====== Collected data

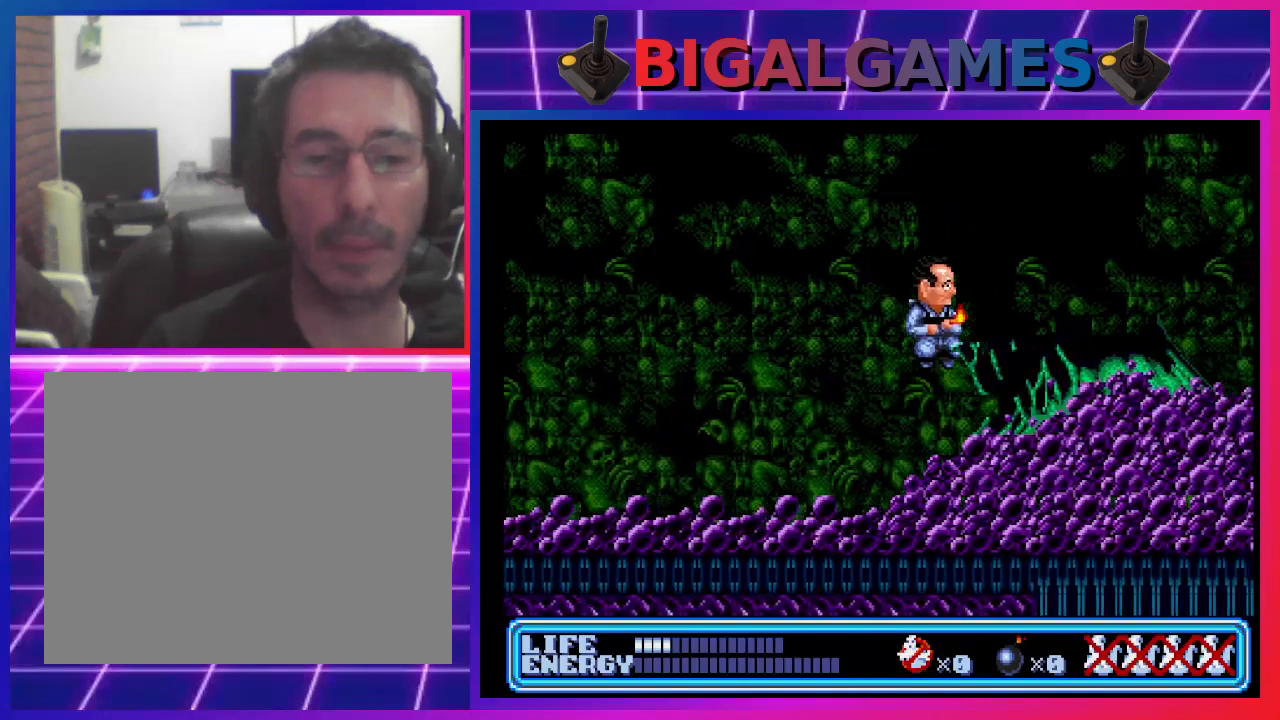
{"buttons": ["DPAD_LEFT"], "left_stick": "center", "events": [[67, "CIRCLE", "up"], [300, "DPAD_RIGHT", "up"], [400, "DPAD_LEFT", "down"]]}
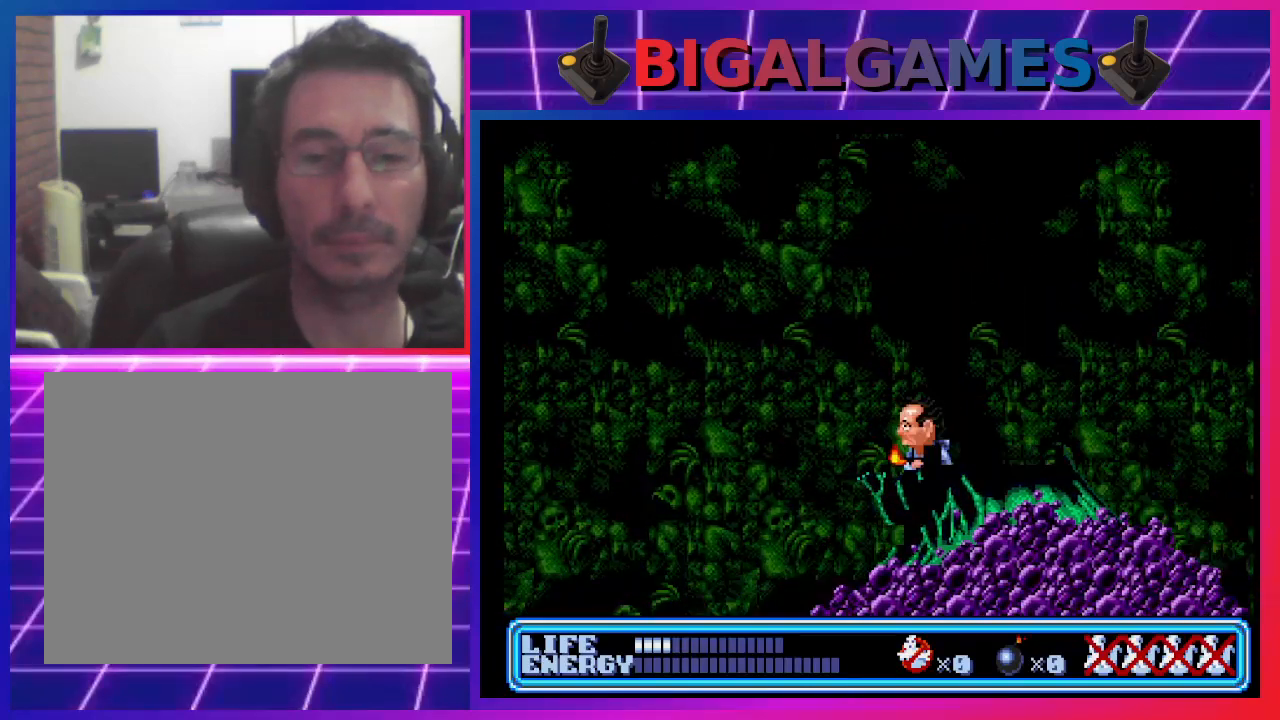
{"buttons": [], "left_stick": "center", "events": [[67, "DPAD_LEFT", "up"], [267, "CROSS", "down"], [433, "CROSS", "up"]]}
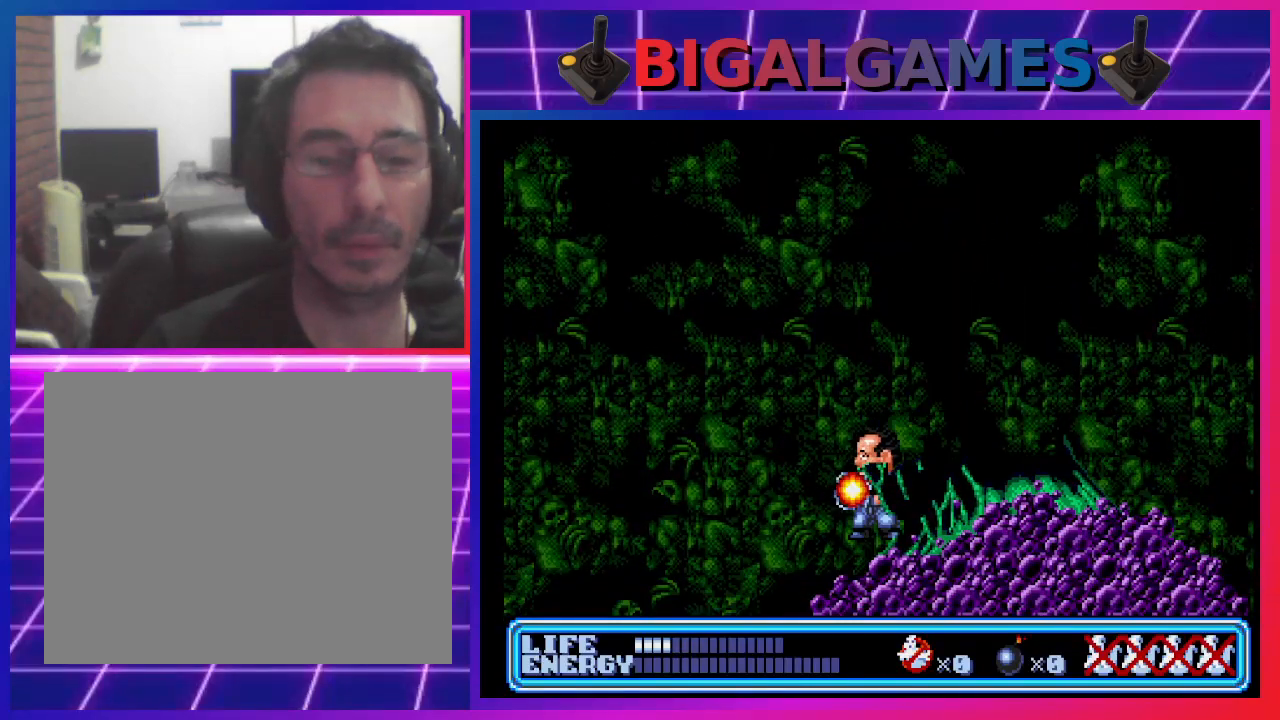
{"buttons": [], "left_stick": "center", "events": []}
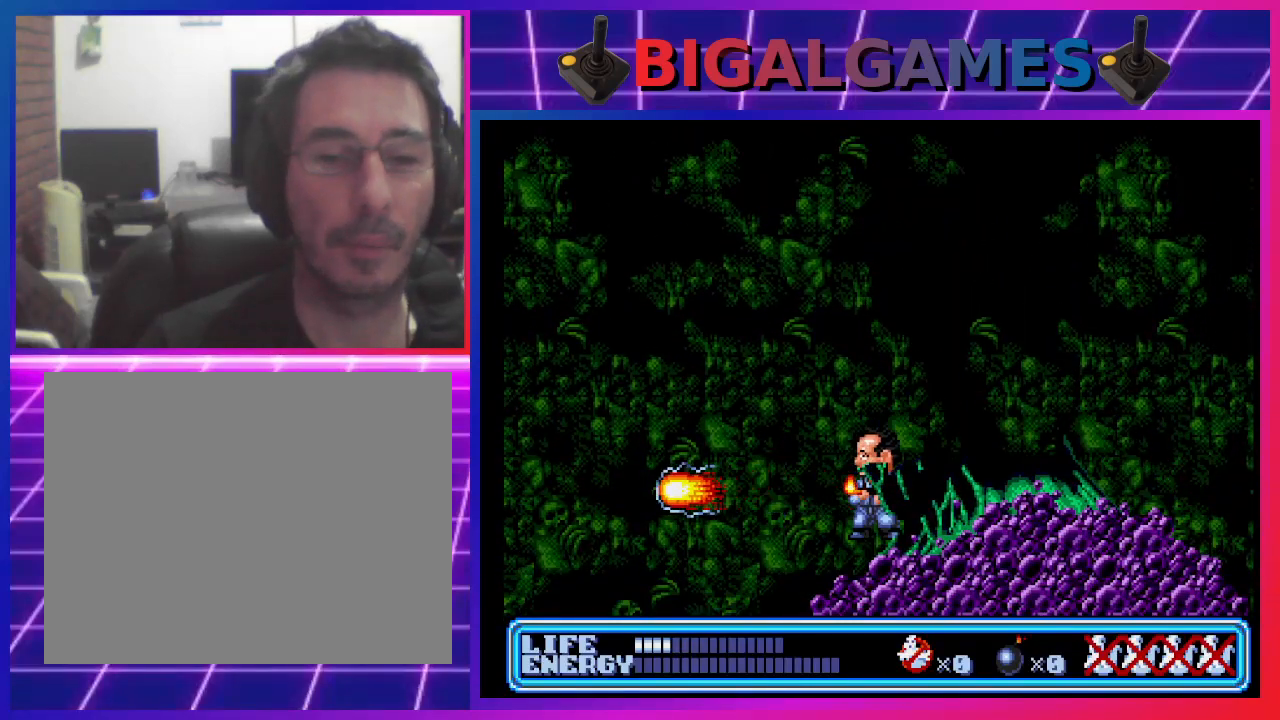
{"buttons": [], "left_stick": "center", "events": []}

============

**Work item**
What you give back must match the material word for word, with no images included.

**Output of the exercise**
{"buttons": ["DPAD_LEFT"], "left_stick": "center", "events": [[67, "CIRCLE", "up"], [300, "DPAD_RIGHT", "up"], [400, "DPAD_LEFT", "down"]]}
{"buttons": [], "left_stick": "center", "events": [[67, "DPAD_LEFT", "up"], [267, "CROSS", "down"], [433, "CROSS", "up"]]}
{"buttons": [], "left_stick": "center", "events": []}
{"buttons": [], "left_stick": "center", "events": []}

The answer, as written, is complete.